Surgical remove the epileptogenic zone is the preferred treatment option for medically refractory epilepsy. Unfortunately, The epileptogenic zone is a theoretical concepts, so far there are no any techniques can accurately locate epileptogenic zone. A large number of studies have shown that the blood oxygenation level dependent (BOLD) effect caused by epileptiform discharges are closely related to the seizure onset zone, epileptogenic zone, and epileptic network. However, the relationship between ictal-related BOLD signal activation and the seizure onset zone and epileptogenic zone is still uncertain. In this study, we used EEG-fMRI synchronously record technique to record the seizures in the rat acute focal epilepsy mode induced by 4-aminopyridine, to study the correlation between BOLD signal activation and seizure onset, and to explore the possibility of EEG-fMRI synchronously record technique as a non-invasive technique to locate epileptogenic zone or seizure onset zone.
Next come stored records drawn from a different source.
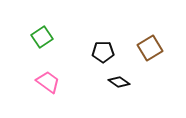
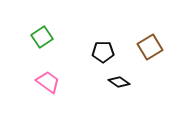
brown square: moved 1 px up
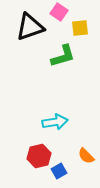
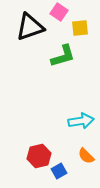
cyan arrow: moved 26 px right, 1 px up
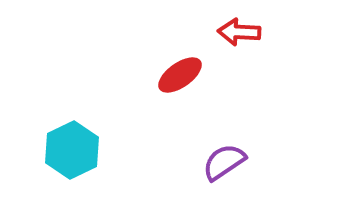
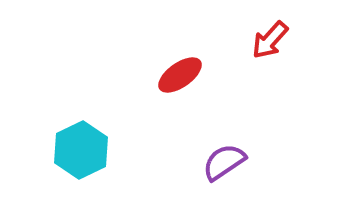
red arrow: moved 31 px right, 8 px down; rotated 51 degrees counterclockwise
cyan hexagon: moved 9 px right
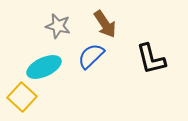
Adult male Sprague Dawley rats weighing 250-350g were used in the experiments.Two pair of MRI-compatible tungsten electrodes (50μm diameter) were stereotaxically implanted symmetrically into bilateral hemisphere respectively and differentially recorded the EEG between the two hemisphere. For experimental group, acute focal epileptic seizures were induced by injection of 4-aminopyridine (25 mM, 1.0 uL) into M1 area of the right motor cortex, while saline (0.9%, 1.0 uL) was injected into same area for control group. After the operation, EEG-fMRI was synchronously recorded for about one hour in all rats. Then all data were analyzed offline. We use Analyzer software to denoise EEG signals, and SPM12 software package based on MATLAB to pretreat and analyze the magnetic resonance data. We compared the temporal and spatial correlation between seizures recorded by EEG and BOLD signals activation during seizures.

The activation regions of BOLD signal in the experimental group (n=6) were all located near the 4-AP injection site in the initial few seizures, Then it gradually spread to other brain regions. We extracted the percentage of BOLD signal changes during each seizures in all rats. The results after statistical calculation showed that the percentage of BOLD signal changes on the 4-AP injection side cortex was statistically higher than the contralateral side and the control group. However, there is no statistically different among the contralateral injection sides and same brain areas in control group. We also analyzed the BOLD signal-activated cluster size corresponding to each seizure in all rat and performed regression analysis. Our results showed that R2 = 0.421, suggesting that the spatial range of BOLD signal activation gradually increased with the increase of seizures.

Our study shows that EEG-fMRI synchronous recording technique can locate the seizure onset zone accurately and noninvasively in an acute focal seizure animal model and this technique also can map dynamic epileptic network.